The resulting model has been able to analyze both the MMP-dependent and the MMP-independent cell migration within different microtracks, which vary in width. In particular, a tumor cell moving in a structure larger than its overall diameter has been provided to lose its polarity and therefore the relative directional movement. This is consistent with the experimental observation that the predominant mechanism underlying cell migration in open spaces mainly depends on adhesive interactions and not on geometrical considerations, as steric hindrances have only a minor influence [9, 28].

On the opposite, cell migratory ability in subcellular channels closely depends on its proteolytic machinery. In particular, a full MMP activity has been shown to generate secondary paths which allow the malignant cell to disrupt steric barriers and maintain the direction of movement. An MMP-deprived cell is instead forced to switch to an ameboid migration, as its polarity and morphology follows the geometry of the open pattern.

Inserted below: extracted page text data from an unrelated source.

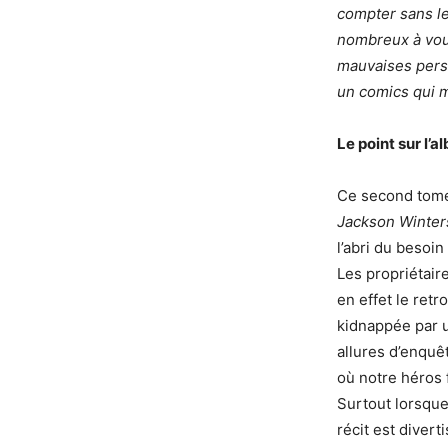
compter sans le
nombreux à voul
mauvaises perso
un comics qui m
Le point sur l’a
Ce second tom
Jackson
Winte
l’abri du besoin
Les propriétair
en effet le retr
kidnappée par 
allures d’enquê
où notre héros 
Surtout lorsque
récit est diver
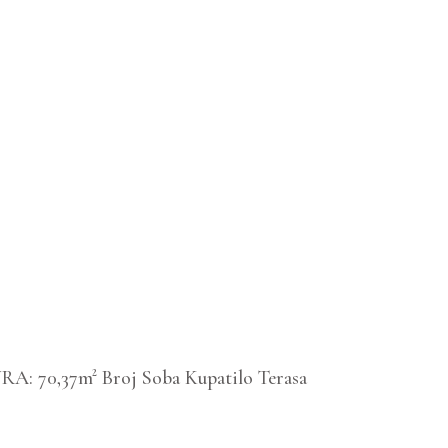
: 70,37m² Broj Soba Kupatilo Terasa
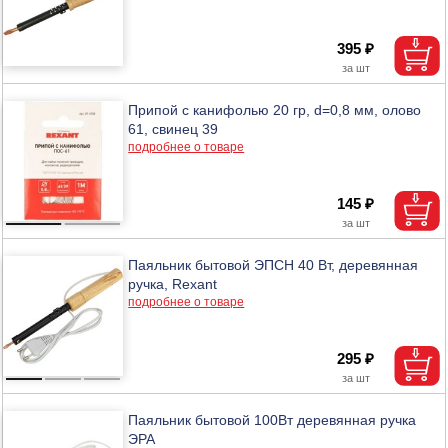
395 ₽
Припой с канифолью 20 гр, d=0,8 мм, олово
61, свинец 39
подробнее о товаре
145 ₽
Паяльник бытовой ЭПСН 40 Вт, деревянная
ручка, Rexant
подробнее о товаре
295 ₽
Паяльник бытовой 100Вт деревянная ручка
ЭРА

Finally, a subnuclear track represents an obstacle for migration. In this case, the model has provided the fact that the cancer cell can achieved a sustained locomotion by either using a pericellular proteolysis or by dramatically deforming its nucleus.

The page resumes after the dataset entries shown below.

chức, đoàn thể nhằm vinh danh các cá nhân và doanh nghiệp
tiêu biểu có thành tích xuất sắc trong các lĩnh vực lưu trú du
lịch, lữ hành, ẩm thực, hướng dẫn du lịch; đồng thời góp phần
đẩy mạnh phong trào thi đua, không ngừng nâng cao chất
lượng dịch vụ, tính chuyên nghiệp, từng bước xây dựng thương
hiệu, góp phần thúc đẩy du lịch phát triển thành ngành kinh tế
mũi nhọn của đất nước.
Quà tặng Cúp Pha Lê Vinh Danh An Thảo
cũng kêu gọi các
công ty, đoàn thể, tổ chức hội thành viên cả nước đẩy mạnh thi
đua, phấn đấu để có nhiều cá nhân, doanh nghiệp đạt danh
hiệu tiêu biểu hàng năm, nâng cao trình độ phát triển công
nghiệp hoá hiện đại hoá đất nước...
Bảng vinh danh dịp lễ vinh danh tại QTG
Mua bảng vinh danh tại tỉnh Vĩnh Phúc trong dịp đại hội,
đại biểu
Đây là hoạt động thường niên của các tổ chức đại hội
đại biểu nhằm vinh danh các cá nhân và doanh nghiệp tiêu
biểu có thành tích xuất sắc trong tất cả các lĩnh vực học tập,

Taken together, these considerations demonstrate the fact that the pathways which are able to control the switch between a mesenchymal MMP-dependent and an ameboid MMP-independent movement are fundamental promigratory factors for metastatic individuals.

As a clear advantage of a theoretical approach, we have been able to independently vary and modulate in a graded fashion both biophysical cell parameters and micro-structural properties of the matrix environment. However, the presented model has disregarded some other mechanisms underlying tumor cell motion in matrix environments such as (i) the additional matrix deposition of moving individuals, which leads to altered traction generation, adhesion and contact guidance; (ii) soluble or matrix-bound gradients of chemoattractants; (iii) molecular signals transmitted from the ECM to cells (outside-in signaling), thereby changing the activity of polarization or contractility-mediating proteins (Rac, Rho) [12]; (iv) a nonproteolytic displacement of the matrix interface, which results in secondary track widening. As shown in [22], despite inhibition of MMPs, invading individual can in fact employ an adaptive pressure-driven process that adjusts the geometry of a confined ECM (obviously, as far as the matrix elasticity permits). Such cell-derived compression of a fibrillar tissue may lead to scaffold condensation, thus locally increasing ECM tension and density, although the current literature does not permit to directly measure the pressure forces exerted by the cells for such a space enlargement.

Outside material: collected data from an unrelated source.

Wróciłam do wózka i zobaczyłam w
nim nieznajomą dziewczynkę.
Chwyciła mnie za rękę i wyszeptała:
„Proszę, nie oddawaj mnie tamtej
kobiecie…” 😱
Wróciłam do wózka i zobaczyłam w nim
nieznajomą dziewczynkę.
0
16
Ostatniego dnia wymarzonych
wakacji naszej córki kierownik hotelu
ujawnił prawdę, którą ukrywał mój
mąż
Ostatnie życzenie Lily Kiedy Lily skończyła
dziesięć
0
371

It would be biologically relevant to adapt our approach to specific tumor cell lines, characterized by distinct biophysical phenotypes (i.e., intrinsic motility, elasticity, or proteases activity). This can be easily done by inheriting the model parameters from experimentally-measured quantities, characteristic of the selected cell population. It would be also interesting to analyze collective migrations of malignant cellular ensembles, which characterize different type of tumors, as commented in [16, 21]. A differentiation may also occur among individuals of the same aggregate, whereas competitions for nutrients or altered heterotypic interactions may significantly affect the migratory capacity of an entire cell lineage (for example, cancer cells of epithelial origin inhibit the motility and induce apoptosis in neighboring normal individuals). Obviously, in this case, it would be necessary to define in the model framework all cell types, with the relative phenotypic parameters and the rules for their behavior and mutual interactions.